L'idée est donc plutôt d’adopter une posture d’expert- accompagnant. Il quitte la posture de « sachant » pour permettre à ses interlocuteurs de s’approprier la démarche personnellement et de s’y investir sur des bases qui sont les siennes, et qui sont donc plus pérennes et solides que toutes autres.
Une posture d’équilibriste, car notre expertise reste nécessaire.

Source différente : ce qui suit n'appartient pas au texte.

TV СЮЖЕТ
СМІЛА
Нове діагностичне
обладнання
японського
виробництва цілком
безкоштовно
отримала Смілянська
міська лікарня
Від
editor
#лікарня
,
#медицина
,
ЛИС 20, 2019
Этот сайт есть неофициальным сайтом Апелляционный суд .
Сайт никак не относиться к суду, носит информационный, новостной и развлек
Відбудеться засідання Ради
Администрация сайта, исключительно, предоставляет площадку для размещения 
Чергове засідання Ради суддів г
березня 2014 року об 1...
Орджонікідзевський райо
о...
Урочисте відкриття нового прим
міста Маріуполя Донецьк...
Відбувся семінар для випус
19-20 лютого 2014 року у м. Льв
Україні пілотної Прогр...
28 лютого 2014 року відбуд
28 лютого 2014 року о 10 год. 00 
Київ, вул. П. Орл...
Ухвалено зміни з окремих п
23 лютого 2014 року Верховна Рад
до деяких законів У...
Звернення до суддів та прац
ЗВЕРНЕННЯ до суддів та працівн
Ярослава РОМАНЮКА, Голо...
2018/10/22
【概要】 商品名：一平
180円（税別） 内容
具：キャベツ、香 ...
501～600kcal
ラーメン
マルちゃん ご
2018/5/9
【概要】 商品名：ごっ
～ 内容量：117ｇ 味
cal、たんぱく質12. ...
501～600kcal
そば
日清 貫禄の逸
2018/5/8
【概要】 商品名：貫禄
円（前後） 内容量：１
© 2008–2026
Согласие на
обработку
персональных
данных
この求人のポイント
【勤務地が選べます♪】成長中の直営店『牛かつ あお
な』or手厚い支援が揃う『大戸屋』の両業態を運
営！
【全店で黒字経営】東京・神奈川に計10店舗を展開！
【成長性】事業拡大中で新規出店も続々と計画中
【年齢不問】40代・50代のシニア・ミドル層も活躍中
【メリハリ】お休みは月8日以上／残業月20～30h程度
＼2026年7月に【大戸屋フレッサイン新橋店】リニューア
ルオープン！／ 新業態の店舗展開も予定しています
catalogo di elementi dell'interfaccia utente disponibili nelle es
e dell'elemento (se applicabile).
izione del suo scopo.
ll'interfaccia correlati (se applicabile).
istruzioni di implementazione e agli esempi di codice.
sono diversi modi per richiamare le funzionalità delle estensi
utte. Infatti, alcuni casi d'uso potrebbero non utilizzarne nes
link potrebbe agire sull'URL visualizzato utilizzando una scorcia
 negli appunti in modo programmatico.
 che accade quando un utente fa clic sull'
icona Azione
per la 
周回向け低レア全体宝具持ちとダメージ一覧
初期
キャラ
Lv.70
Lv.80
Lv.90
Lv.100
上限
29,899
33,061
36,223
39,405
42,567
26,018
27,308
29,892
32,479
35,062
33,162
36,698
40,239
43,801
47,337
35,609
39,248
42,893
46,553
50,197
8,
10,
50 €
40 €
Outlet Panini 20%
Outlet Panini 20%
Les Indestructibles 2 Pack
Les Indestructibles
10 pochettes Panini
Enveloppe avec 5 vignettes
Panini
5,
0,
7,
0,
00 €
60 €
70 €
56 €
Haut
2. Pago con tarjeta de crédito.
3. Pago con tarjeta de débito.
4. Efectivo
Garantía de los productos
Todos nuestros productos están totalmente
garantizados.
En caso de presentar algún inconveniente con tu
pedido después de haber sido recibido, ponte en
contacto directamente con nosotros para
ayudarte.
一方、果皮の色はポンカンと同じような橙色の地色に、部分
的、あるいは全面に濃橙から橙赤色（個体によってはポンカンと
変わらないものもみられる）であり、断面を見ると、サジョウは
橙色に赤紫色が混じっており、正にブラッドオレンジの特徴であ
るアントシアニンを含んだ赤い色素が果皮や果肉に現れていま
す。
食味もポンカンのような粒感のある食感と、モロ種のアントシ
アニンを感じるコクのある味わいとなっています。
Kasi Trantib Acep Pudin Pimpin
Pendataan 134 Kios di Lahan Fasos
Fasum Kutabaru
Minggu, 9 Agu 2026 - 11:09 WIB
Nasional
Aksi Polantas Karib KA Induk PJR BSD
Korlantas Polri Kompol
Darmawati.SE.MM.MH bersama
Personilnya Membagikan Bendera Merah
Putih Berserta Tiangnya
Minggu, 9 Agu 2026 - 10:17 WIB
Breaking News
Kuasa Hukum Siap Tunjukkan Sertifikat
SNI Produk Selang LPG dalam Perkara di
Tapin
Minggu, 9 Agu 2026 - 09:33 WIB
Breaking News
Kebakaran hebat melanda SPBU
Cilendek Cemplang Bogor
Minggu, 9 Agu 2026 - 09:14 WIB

Observer sa posture. Êtes-vous plutôt expert ou expert-accompagnant ?

Vous êtes expert si :

  • Tout est planifié, des objectifs aux résultats à obtenir, en passant par les étapes à franchir pour y parvenir.
  • Vous avez déjà des réponses à donner alors que vous n’avez pas encore demandé à votre interlocuteur ce qu’il voulait.
  • Vous considérez que les aspects psycho-socio- culturels appartiennent à la vie privée et qu’ils restent à la porte du monde professionnel.
  • Vous considérez que les résistances au chan-gement se résolvent par toujours plus de propositions techniques, d’organisation et de conduite du changement.
  • Vous considérez que seuls les experts comme vous détiennent les réponses aux questions et problématiques posées par votre interlocuteur.
  • Votre interlocuteur n’a pas pris son autonomie dans la démarche au fil du temps ni en fin de mission et reste dépendant de vos conseils.

Vous êtes expert-accompagnant si :

  • Vous venez avec l’esprit libre de toute planification du chemin qu’il reste à parcourir : vos aspirations et exigences sont intactes (elles sont votre moteur), mais vous êtes disposé à co-créer de bout en bout la démarche avec votre interlocuteur.
  • Vous commencez toujours par poser cette question : « quel est votre objectif et le/les résultats que vous attendez de notre partenariat? » et vous ne proposez rien tant que cela n’est pas parfaitement clair et sans ambivalence.
  • Vous considérez que l’écoute de votre interlocuteur et la qualité de la relation peuvent résoudre de nombreux problèmes.
  • Vous considérez que les résistances psycho-socio-culturelles au changement sont un élément majeur à prendre en compte dans votre mission et l’accompagnement de votre interlocuteur.
  • Vous êtes capable d’entendre, de comprendre, d’aider à clarifier et d’accompagner les résistances plus ou moins clairement exprimées par votre interlocuteur. Et vous consacrez du temps à aider votre interlocuteur à les identifier et à les clarifier.
  • Vous considérez votre interlocuteur comme un partenaire, excellent expert de son métier ou de son domaine personnel et capable de trouver en lui-même la solution la plus adaptée à ses problèmes.